DATA
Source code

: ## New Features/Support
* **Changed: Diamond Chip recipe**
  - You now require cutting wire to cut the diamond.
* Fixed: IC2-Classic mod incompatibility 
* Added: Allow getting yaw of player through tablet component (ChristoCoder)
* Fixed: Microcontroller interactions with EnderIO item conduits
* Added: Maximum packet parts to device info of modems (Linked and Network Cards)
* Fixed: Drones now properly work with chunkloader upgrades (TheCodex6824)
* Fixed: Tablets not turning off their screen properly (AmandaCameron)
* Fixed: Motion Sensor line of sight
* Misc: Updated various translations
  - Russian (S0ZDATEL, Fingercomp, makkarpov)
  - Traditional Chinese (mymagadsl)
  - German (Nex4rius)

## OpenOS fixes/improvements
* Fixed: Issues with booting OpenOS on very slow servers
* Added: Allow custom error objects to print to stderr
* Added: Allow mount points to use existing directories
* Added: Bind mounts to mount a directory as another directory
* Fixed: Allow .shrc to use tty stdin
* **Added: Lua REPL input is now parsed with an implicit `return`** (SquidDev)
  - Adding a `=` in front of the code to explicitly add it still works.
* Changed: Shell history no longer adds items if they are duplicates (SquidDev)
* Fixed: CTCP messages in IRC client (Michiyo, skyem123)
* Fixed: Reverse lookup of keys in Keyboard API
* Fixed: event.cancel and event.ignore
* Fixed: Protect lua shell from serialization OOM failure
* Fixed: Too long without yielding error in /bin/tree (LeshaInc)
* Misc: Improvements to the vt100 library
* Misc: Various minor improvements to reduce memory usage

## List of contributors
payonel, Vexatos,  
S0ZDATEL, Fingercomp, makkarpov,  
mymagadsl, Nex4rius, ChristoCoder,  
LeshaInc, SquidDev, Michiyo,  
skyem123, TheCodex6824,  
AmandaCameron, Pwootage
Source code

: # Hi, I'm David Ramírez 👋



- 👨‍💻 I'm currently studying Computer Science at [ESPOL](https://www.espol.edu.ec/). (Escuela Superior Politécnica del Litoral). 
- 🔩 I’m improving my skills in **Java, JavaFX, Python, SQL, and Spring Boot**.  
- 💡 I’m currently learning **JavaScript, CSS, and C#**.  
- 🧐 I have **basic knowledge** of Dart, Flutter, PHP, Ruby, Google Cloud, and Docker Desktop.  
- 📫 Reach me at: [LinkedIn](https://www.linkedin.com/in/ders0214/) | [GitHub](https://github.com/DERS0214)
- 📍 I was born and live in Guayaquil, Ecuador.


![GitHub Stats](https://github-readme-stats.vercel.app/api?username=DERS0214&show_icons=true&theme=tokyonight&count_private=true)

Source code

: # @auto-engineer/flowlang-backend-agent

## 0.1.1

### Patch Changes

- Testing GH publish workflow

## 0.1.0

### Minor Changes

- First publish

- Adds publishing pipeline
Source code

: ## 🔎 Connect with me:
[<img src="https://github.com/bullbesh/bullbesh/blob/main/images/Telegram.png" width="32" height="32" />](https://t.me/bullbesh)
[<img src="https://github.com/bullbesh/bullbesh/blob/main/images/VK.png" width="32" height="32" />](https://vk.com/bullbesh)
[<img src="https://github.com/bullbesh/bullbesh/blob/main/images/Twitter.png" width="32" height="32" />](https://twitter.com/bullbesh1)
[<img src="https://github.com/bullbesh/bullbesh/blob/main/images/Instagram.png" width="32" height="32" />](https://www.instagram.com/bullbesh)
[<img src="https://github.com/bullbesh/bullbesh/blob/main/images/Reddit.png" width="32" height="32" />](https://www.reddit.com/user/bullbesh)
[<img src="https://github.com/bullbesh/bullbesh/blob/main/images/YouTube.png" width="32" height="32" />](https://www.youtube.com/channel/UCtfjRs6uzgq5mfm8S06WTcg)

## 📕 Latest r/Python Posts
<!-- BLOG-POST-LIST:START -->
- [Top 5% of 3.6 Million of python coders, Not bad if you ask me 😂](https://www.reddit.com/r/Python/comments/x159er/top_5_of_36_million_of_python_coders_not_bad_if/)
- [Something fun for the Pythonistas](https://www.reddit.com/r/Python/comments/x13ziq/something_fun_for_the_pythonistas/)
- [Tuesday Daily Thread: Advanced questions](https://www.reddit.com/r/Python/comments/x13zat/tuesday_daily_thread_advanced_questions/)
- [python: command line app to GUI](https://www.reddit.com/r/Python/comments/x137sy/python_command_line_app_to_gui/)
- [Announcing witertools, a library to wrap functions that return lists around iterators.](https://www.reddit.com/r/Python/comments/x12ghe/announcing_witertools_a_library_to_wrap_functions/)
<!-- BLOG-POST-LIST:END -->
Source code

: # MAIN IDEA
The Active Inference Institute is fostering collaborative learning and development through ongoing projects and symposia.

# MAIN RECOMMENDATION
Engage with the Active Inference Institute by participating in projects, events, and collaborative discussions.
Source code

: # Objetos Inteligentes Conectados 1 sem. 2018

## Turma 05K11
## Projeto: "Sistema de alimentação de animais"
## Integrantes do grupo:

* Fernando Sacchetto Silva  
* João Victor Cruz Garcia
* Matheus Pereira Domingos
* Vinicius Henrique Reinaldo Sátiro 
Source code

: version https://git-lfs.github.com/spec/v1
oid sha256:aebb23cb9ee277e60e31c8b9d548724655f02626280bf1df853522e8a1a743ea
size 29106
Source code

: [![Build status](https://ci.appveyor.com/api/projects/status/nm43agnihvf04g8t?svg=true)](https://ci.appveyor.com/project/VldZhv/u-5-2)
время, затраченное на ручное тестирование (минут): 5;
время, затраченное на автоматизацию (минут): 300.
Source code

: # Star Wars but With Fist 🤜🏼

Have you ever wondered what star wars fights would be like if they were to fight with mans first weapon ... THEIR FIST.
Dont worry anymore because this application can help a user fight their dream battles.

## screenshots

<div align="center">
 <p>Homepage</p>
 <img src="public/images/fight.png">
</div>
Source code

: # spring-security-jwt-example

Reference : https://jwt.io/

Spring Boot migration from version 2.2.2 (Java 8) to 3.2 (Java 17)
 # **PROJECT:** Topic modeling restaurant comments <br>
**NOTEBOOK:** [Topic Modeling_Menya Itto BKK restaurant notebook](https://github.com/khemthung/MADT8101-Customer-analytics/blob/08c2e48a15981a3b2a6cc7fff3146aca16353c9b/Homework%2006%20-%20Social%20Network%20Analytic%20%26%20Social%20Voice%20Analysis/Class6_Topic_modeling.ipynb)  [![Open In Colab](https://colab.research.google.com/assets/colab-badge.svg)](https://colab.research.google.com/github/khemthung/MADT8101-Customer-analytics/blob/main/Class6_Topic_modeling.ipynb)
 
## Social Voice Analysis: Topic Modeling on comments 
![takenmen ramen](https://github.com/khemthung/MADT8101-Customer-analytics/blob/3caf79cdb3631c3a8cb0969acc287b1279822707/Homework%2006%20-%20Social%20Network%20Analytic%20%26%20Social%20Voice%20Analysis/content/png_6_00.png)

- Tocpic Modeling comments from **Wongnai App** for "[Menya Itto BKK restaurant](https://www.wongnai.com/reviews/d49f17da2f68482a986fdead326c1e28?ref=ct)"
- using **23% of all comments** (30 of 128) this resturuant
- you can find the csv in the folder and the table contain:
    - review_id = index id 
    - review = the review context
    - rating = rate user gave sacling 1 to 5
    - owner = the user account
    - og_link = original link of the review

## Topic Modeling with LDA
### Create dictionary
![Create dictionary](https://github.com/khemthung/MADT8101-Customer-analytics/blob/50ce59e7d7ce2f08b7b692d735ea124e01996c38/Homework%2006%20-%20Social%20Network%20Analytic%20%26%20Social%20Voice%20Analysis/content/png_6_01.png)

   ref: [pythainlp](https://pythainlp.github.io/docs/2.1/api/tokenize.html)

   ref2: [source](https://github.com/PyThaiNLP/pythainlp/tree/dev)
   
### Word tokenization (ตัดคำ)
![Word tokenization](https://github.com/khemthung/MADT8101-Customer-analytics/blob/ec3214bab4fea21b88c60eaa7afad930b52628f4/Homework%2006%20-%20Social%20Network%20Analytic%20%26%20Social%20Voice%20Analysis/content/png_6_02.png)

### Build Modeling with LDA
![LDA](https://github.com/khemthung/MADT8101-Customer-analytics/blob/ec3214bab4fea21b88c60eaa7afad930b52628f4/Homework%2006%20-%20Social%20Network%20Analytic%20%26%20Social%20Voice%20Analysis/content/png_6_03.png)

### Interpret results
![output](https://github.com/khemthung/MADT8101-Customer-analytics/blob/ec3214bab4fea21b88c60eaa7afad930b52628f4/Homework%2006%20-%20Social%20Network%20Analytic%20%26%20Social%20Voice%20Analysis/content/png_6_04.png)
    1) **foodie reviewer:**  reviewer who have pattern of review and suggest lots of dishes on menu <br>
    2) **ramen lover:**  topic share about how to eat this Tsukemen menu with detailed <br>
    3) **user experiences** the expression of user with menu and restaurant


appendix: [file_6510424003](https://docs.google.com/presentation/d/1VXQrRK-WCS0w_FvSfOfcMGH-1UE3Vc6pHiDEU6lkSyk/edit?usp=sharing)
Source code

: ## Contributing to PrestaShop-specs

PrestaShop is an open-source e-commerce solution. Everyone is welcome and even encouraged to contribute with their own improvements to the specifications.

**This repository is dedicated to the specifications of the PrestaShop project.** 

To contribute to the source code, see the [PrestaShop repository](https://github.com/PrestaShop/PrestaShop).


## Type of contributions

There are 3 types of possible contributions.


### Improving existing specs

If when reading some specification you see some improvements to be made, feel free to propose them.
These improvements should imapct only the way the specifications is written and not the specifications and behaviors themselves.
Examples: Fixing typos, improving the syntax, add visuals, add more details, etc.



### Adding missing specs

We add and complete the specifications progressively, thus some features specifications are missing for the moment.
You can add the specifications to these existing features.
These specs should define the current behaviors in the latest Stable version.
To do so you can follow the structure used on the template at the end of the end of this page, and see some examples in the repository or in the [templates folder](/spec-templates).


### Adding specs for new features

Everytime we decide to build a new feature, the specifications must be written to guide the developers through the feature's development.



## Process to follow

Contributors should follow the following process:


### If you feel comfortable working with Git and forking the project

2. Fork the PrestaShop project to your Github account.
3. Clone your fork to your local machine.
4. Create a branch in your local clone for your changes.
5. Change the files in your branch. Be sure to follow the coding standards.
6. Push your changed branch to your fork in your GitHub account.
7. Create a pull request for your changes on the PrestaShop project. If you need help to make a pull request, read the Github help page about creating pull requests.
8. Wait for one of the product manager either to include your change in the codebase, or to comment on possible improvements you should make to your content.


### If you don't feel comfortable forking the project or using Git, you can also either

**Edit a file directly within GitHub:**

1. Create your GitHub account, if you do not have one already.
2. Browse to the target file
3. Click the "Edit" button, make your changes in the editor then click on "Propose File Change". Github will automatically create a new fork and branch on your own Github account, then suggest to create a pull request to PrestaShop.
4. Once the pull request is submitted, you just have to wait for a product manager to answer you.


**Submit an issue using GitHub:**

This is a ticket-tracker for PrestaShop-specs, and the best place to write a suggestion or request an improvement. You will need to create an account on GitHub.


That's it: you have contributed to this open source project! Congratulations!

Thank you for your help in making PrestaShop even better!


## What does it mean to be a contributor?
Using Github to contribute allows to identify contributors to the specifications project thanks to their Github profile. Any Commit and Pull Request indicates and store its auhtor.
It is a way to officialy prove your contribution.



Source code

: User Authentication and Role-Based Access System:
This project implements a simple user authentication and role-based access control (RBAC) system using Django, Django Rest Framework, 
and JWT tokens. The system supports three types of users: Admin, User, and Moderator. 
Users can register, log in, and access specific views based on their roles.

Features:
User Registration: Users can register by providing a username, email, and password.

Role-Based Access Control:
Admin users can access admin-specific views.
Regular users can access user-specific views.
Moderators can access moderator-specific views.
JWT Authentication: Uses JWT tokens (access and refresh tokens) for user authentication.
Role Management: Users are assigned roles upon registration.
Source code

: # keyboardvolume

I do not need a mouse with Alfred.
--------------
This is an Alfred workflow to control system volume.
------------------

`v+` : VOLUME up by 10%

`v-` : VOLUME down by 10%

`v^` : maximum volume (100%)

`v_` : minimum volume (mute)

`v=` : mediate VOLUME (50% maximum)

JOB ITEM
Starting at the line that has "### If you don't" and ending at the line that has "3. Click the", please write out the lines above exactly, leaving out all others.

YOUR RESPONSE
### If you don't feel comfortable forking the project or using Git, you can also either

**Edit a file directly within GitHub:**

1. Create your GitHub account, if you do not have one already.
2. Browse to the target file
3. Click the "Edit" button, make your changes in the editor then click on "Propose File Change". Github will automatically create a new fork and branch on your own Github account, then suggest to create a pull request to PrestaShop.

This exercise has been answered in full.